Dragomir acquiesça tout en attrapant le col du dernier vampire à qui on avait arraché le cœur pour le jeter dans le vide.
—  Certains se sont visiblement dit que si je n’avais plus de strigoï liée à ma fratrie, je n’aurais plus de raison de lever mes armes contre le conseil. Je m’attendais à ce genre de réaction alors j’ai surveillé le secteur toute la nuit. À présent, entre ceux que j’ai tués et ceux qui ont fait défection, je dois sans doute m’estimer heureux d’avoir encore un semblant de nid à mes côtés.
Sa réflexion intrigua Armand qui s’approcha de la fenêtre pour compter le nombre de vampires qui avaient tenté de s’en prendre à Roxie pendant qu’il patrouillait dehors.
— Bordel, jura-t-il en entrapercevant une quinzaine de silhouettes fracassées contre les pics bordant la falaise sur laquelle était perché le palais. Combien de tes vassaux ont déserté en plus de ceux-là  ?
—  Dix-sept. Les plus jeunes sont tous partis.
Eh merde, pesta le tigre dont l’animal s’agitait dans son esprit. Cela signifiait que le nid des Ivanov avait été réduit de moitié.
—  Tu n’aurais jamais dû leur offrir le choix de partir…

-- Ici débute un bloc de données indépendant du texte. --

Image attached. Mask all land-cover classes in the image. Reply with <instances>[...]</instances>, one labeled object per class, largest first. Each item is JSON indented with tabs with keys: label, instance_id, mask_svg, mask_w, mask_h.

— Préférais-tu qu’ils te plantent un couteau dans le dos en plein combat parce que leur allégeance changerait sous le coup de la peur, métamorphe ? siffla Dragomir qui, malgré son air impassible, semblait affecté par cette trahison.
Il avait été un bon patriarche. En tout cas, il avait dévoué sa vie à faire de son mieux. Il avait saigné et combattu auprès des siens à plus d’une occasion pendant les guerres ayant opposé les Ivanov aux sorcières. Mais visiblement, face à la puissance du conseil, les siens ne l’estimaient pas assez fort pour remporter cette bataille.

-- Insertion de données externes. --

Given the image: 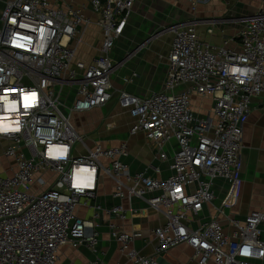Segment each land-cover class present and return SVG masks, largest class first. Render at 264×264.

— Au moins, maintenant, nous savons que ceux qui sont restés te sont fidèles et ne risquent pas d’empoisonner qui que ce soit pour venir foutre un peu plus le bordel, déclara Armand en rappelant délibérément la situation qui avait eu lieu avec Kamila et qui avait conduit à ce chaos. C’est déjà ça de pris.
Dragomir se crispa Ă ces mots et lui coula un Ă©trange regard.
— Est-ce que tu l’as vue ? Ma sœur, je veux dire.
— Non, pourquoi ?
— Parce qu’elle n’est pas dans sa chambre… À notre retour de Bucarest, je n’ai pas eu le temps d’aller la voir. Puisque je m’attendais à ce que Zékiel ordonne une attaque d’entrée de jeu, j’ai voulu organiser nos défenses… Je pensais qu’elle m’avait obéi et était rentrée au palais… Mais, tout à l’heure, je l’ai cherchée pour lui offrir le même choix qu’aux autres membres de la maison et je ne l’ai pas trouvée.
—  Peut-être qu’elle n’a pas trouvé de taxi prêt à faire deux heures de route à travers les Carpates pour la ramener au bercail ?
Haussant les épaules, Armand se foutait complètement de ce qu’était devenue la princesse. Ils avaient suffisamment de problèmes pour se soucier d’une addicte au sang de junkie en qui ils ne pouvaient avoir confiance. Mais à l’évidence, ce n’était pas le cas de Dragomir dont le visage s’assombrit.
— Si elle est restée à Bucarest… Nous devons aller la récupérer.
— Tu ne crois pas qu’on ait des choses plus urgentes à faire que de materner ta sœur ?
—  Et toi, tu ne saisis pas l’importance que Kamila a dans cette guerre, claqua le patriarche en lui tendant un morceau de parchemin déchiré.
Armand fronça les sourcils et récupéra le message.
—  Un corbeau m’a apporté cette missive, cracha Dragomir, hors de lui. Elle vient de James. Visiblement, il est prêt à oublier que j’ai brisé notre accord en récupérant mon soi-disant paiement alors qu’il a tenu parole et brisé le lien d’union entre Andrei et sa compagne. Mais il impose une condition.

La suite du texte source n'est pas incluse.